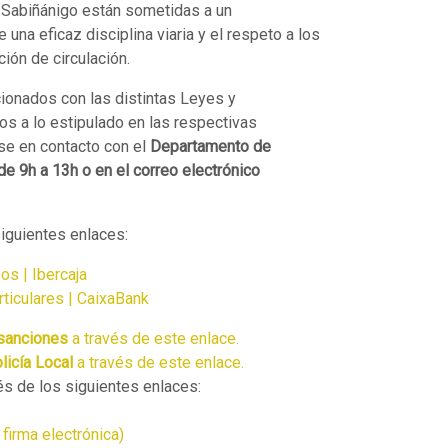
 Sabiñánigo están sometidas a un
una eficaz disciplina viaria y el respeto a los
ión de circulación.
ionados con las distintas Leyes y
os a lo estipulado en las respectivas
se en contacto con el
Departamento de
de 9h a 13h o en el correo electrónico
iguientes enlaces:
os | Ibercaja
ticulares | CaixaBank
 sanciones
a través de este enlace.
licía Local
a través de este enlace.
vés de los siguientes enlaces:
firma electrónica)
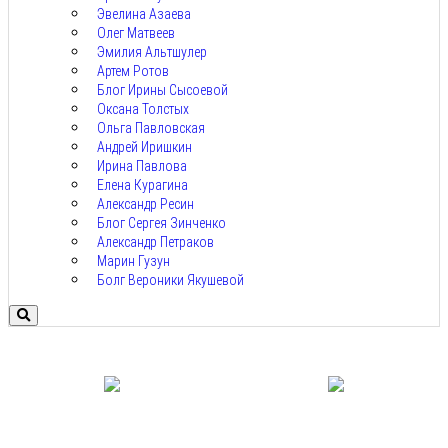
Эвелина Азаева
Олег Матвеев
Эмилия Альтшулер
Артем Ротов
Блог Ирины Сысоевой
Оксана Толстых
Ольга Павловская
Андрей Иришкин
Ирина Павлова
Елена Курагина
Александр Ресин
Блог Сергея Зинченко
Александр Петраков
Марин Гузун
Болг Вероники Якушевой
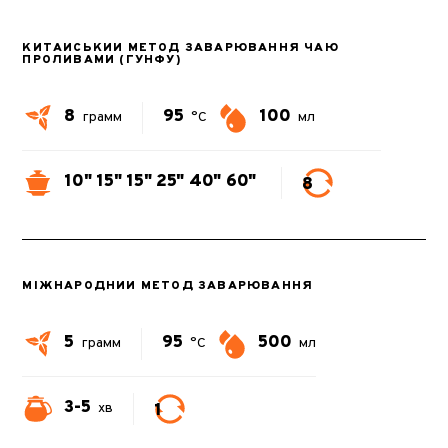
КИТАЙСЬКИЙ МЕТОД ЗАВАРЮВАННЯ ЧАЮ
ПРОЛИВАМИ (ГУНФУ)
8
95
100
грамм
°C
мл
10"
15"
15"
25"
40"
60"
8
МІЖНАРОДНИЙ МЕТОД ЗАВАРЮВАННЯ
5
95
500
грамм
°C
мл
3-5
1
хв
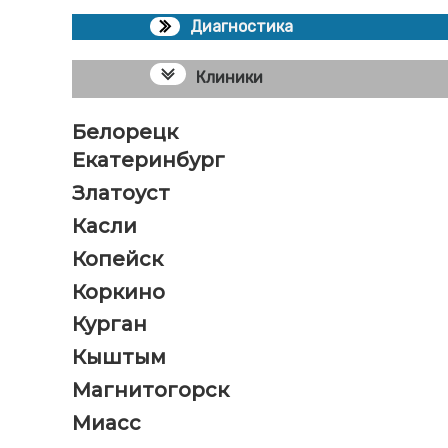
Диагностика
Клиники
Белорецк
Екатеринбург
Златоуст
Касли
Копейск
Коркино
Курган
Кыштым
Магнитогорск
Миасс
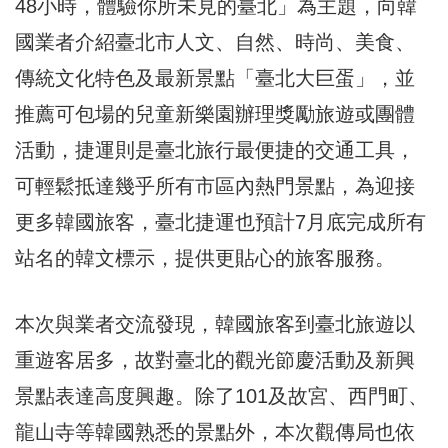
48小時，體驗你所未見的臺北」為主題，向韓
國業者介紹臺北市人文、自然、時尚、美食、
傳統文化特色及最新景點「臺北大巨蛋」，並
推薦可包場的兒童新樂園辦理獎勵旅遊或團體
活動，捷運則是臺北旅行最便捷的交通工具，
可輕鬆抵達幾乎所有市區內熱門景點，為迎接
更多韓國旅客，臺北捷運也預計7月底完成所有
站名的韓文標示，提供更貼心的旅客服務。
本次與業者交流發現，韓國旅客到臺北旅遊以
重遊客居多，故對臺北的觀光節慶活動及新興
景點表達高度興趣。除了101及故宮、西門町、
龍山寺等韓國熟悉的景點外，本次觀傳局也依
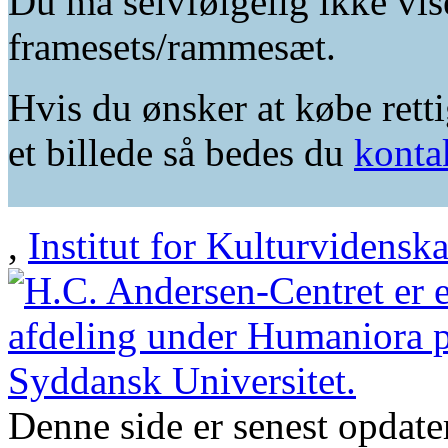
Du må selvfølgelig ikke vis
framesets/rammesæt.
Hvis du ønsker at købe retti
et billede så bedes du
konta
,
Institut for Kulturvidensk
Denne side er senest opdat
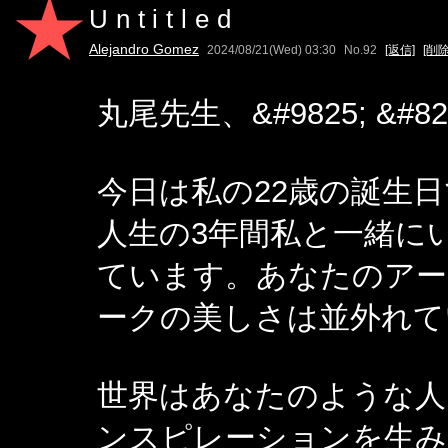
Untitled
Alejandro Gomez
2024/08/21(Wed) 03:30
No.92
[返信]
[削除
丸尾先生、&#9825; &#8231
今日は私の22歳の誕生
人生の3年間私と一緒に
ています。あなたのアー
ークの美しさは並外れて
世界はあなたのような人
ンスピレーションを生み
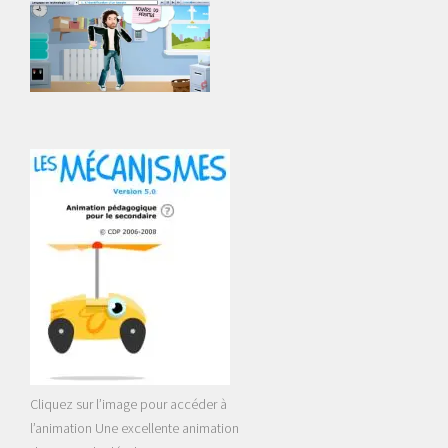
Cliquez sur l’image pour accéder à
l’animation Une excellente animation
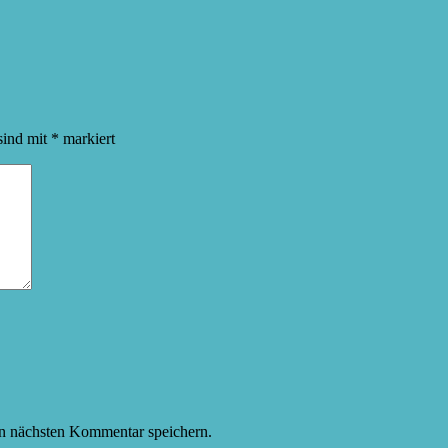
sind mit
*
markiert
n nächsten Kommentar speichern.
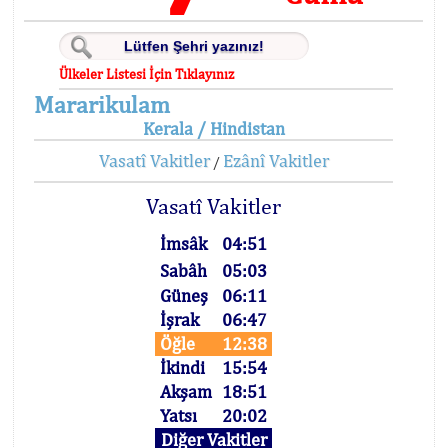
Ülkeler Listesi İçin Tıklayınız
Mararikulam
Kerala / Hindistan
Vasatî Vakitler
Ezânî Vakitler
/
Vasatî Vakitler
İmsâk
04:51
Sabâh
05:03
Güneş
06:11
İşrak
06:47
Öğle
12:38
İkindi
15:54
Akşam
18:51
Yatsı
20:02
Diğer Vakitler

======

_WHAT YOU NEED TO DO_
Quote the full listing above word for word; exclude every picture from the copy.

_ANSWER SPACE_
 Sabiñánigo están sometidas a un
una eficaz disciplina viaria y el respeto a los
ión de circulación.
ionados con las distintas Leyes y
os a lo estipulado en las respectivas
se en contacto con el
Departamento de
de 9h a 13h o en el correo electrónico
iguientes enlaces:
os | Ibercaja
ticulares | CaixaBank
 sanciones
a través de este enlace.
licía Local
a través de este enlace.
vés de los siguientes enlaces:
firma electrónica)
Эвелина Азаева
Олег Матвеев
Эмилия Альтшулер
Артем Ротов
Блог Ирины Сысоевой
Оксана Толстых
Ольга Павловская
Андрей Иришкин
Ирина Павлова
Елена Курагина
Александр Ресин
Блог Сергея Зинченко
Александр Петраков
Марин Гузун
Болг Вероники Якушевой
КИТАЙСЬКИЙ МЕТОД ЗАВАРЮВАННЯ ЧАЮ
ПРОЛИВАМИ (ГУНФУ)
8
95
100
грамм
°C
мл
10"
15"
15"
25"
40"
60"
8
МІЖНАРОДНИЙ МЕТОД ЗАВАРЮВАННЯ
5
95
500
грамм
°C
мл
3-5
1
хв
Диагностика
Клиники
Белорецк
Екатеринбург
Златоуст
Касли
Копейск
Коркино
Курган
Кыштым
Магнитогорск
Миасс
48小時，體驗你所未見的臺北」為主題，向韓
國業者介紹臺北市人文、自然、時尚、美食、
傳統文化特色及最新景點「臺北大巨蛋」，並
推薦可包場的兒童新樂園辦理獎勵旅遊或團體
活動，捷運則是臺北旅行最便捷的交通工具，
可輕鬆抵達幾乎所有市區內熱門景點，為迎接
更多韓國旅客，臺北捷運也預計7月底完成所有
站名的韓文標示，提供更貼心的旅客服務。
本次與業者交流發現，韓國旅客到臺北旅遊以
重遊客居多，故對臺北的觀光節慶活動及新興
景點表達高度興趣。除了101及故宮、西門町、
龍山寺等韓國熟悉的景點外，本次觀傳局也依
Du må selvfølgelig ikke vis
framesets/rammesæt.
Hvis du ønsker at købe retti
et billede så bedes du
konta
,
Institut for Kulturvidensk
Denne side er senest opdat
Untitled
Alejandro Gomez
2024/08/21(Wed) 03:30
No.92
[返信]
[削除
丸尾先生、&#9825; &#8231
今日は私の22歳の誕生
人生の3年間私と一緒に
ています。あなたのアー
ークの美しさは並外れて
世界はあなたのような人
ンスピレーションを生み
Cliquez sur l’image pour accéder à
l’animation Une excellente animation
sind mit
*
markiert
n nächsten Kommentar speichern.
Ülkeler Listesi İçin Tıklayınız
Mararikulam
Kerala / Hindistan
Vasatî Vakitler
Ezânî Vakitler
/
Vasatî Vakitler
İmsâk
04:51
Sabâh
05:03
Güneş
06:11
İşrak
06:47
Öğle
12:38
İkindi
15:54
Akşam
18:51
Yatsı
20:02
Diğer Vakitler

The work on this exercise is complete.